Die Creme und die Tabletten haben die gleiche Wirkung auf die Skabiesmilbe: Sie wirken wie ein Nervengift, die Milben werden gelähmt und somit getötet. Die Creme wird auf dem gesamten Körper aufgetragen, auch in den Ohren und unter den Fingernägeln, bei Kindern sogar auf der Kopfhaut. Nur die Augen- und Mundpartie kann ausgespart werden.

Die Creme muss zehn bis zwölf Stunden einwirken. Das Prozedere wird sieben bis zehn Tage danach wiederholt, damit auch sicher alle geschlüpften Larven getötet werden. Gleiches gilt für die Tablette: auch sie muss bis zu zwei Wochen nach der ersten Einnahme noch einmal geschluckt werden.

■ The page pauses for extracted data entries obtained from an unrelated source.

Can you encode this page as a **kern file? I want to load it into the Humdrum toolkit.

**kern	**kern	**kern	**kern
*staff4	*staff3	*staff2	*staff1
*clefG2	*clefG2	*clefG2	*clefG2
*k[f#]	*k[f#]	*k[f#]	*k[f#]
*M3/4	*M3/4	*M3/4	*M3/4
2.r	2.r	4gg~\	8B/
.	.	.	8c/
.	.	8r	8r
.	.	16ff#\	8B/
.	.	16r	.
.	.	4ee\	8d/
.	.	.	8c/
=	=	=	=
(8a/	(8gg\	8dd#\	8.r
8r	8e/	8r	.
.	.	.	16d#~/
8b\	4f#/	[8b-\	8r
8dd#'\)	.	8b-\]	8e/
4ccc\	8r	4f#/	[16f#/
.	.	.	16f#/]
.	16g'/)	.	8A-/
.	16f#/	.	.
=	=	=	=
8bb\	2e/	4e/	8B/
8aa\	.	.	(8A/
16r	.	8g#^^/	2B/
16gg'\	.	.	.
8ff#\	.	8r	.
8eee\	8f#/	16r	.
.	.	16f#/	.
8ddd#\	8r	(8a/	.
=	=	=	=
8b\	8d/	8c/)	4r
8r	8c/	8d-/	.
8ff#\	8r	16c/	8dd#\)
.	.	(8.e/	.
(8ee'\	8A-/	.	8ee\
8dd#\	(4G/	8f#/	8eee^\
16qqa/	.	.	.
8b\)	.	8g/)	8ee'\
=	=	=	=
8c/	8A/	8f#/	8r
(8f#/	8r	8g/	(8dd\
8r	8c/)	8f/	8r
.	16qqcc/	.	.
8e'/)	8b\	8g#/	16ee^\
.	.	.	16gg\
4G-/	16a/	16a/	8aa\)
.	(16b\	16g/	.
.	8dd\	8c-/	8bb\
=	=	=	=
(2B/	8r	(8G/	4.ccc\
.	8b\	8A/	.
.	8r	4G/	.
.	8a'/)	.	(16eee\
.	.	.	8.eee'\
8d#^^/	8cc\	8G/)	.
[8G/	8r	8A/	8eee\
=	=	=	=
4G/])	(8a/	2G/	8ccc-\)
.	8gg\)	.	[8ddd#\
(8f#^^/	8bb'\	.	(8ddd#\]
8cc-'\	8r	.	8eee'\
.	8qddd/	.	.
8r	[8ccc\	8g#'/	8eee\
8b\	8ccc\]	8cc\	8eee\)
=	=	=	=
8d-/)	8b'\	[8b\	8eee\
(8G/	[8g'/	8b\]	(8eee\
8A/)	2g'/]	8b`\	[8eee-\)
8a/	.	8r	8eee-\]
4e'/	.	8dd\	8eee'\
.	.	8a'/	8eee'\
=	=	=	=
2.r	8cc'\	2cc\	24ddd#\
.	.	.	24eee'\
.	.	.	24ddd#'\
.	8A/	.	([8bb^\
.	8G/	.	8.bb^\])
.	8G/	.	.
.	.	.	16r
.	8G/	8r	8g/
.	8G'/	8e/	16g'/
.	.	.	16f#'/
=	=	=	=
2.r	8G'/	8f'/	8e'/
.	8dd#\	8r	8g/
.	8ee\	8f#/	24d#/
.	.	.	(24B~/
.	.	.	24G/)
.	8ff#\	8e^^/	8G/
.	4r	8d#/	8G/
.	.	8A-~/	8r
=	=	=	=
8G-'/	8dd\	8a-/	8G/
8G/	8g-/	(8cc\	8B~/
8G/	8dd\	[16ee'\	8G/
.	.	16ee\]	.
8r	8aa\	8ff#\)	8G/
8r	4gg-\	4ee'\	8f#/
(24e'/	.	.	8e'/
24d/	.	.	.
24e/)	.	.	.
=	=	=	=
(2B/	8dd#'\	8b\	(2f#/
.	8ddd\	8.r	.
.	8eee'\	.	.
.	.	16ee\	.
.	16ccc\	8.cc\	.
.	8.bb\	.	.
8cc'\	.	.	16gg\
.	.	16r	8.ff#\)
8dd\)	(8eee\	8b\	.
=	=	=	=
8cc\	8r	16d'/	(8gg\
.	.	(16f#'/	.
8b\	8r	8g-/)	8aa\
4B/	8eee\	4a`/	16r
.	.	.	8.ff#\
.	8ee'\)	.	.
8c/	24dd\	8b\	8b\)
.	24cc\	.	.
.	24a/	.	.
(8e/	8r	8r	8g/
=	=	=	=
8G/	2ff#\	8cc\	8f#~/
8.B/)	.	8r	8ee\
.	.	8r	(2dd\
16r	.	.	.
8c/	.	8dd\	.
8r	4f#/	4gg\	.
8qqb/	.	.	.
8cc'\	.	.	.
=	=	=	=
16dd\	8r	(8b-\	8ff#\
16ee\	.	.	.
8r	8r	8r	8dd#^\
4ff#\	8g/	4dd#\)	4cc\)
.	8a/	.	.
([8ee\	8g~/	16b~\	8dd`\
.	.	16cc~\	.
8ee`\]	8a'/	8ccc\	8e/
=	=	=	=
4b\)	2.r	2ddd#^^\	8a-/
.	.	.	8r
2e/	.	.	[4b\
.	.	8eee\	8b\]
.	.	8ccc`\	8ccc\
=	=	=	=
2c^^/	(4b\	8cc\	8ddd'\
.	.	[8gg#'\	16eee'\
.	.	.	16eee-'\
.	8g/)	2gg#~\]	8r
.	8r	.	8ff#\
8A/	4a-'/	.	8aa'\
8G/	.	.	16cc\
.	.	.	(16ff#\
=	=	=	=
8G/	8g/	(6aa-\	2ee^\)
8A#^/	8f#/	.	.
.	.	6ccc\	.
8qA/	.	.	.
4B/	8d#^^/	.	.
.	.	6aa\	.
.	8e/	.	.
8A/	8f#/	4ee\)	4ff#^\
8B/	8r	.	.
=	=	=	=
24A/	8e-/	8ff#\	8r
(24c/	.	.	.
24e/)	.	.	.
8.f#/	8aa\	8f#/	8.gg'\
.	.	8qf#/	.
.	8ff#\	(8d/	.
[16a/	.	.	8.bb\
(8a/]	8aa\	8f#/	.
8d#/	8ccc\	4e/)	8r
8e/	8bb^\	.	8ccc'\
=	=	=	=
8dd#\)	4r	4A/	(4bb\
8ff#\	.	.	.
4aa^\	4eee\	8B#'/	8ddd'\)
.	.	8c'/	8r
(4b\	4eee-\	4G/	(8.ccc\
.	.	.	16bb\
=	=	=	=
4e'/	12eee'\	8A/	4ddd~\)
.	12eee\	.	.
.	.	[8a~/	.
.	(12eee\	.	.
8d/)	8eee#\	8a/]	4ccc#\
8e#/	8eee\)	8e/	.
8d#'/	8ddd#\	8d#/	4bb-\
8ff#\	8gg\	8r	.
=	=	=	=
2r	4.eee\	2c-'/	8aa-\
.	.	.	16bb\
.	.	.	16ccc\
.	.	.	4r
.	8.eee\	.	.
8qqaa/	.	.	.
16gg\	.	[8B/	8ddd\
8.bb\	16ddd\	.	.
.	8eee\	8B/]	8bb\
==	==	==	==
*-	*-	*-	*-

Problematisch ist, dass die Creme oft nicht umfassend genug aufgetragen oder versehentlich zu früh abgewaschen wird. Bei Kleinkindern ist die vollständige Einnahme der Tablette nicht immer gewährleistet.

Die Gefahr: Die Krätze an sich ist nicht gefährlich. Das Jucken aber verführt zu starkem Kratzen. So können Wunden in der Haut entstehen, die ein Eingangstor für Bakterien sind und Entzündungen hervorrufen können. Komplikationen treten vor allem durch solch bakterielle Superinfektionen auf, die mit Antibiotika behandelt werden müssen.

Die Häufung: Es ist wie mit den Läusen: Skabies breitet sich dort aus, wo viele Menschen eng zusammenkommen. Die globalen Krisen im letzten Jahrzehnt und das Reiseverhalten der Bevölkerung ist sind mögliche Erklärungen, warum die Krankheit nun wieder vermehrt auftritt. Die genauen Gründe sind aber nicht klar, auch dazu fehlen die Daten.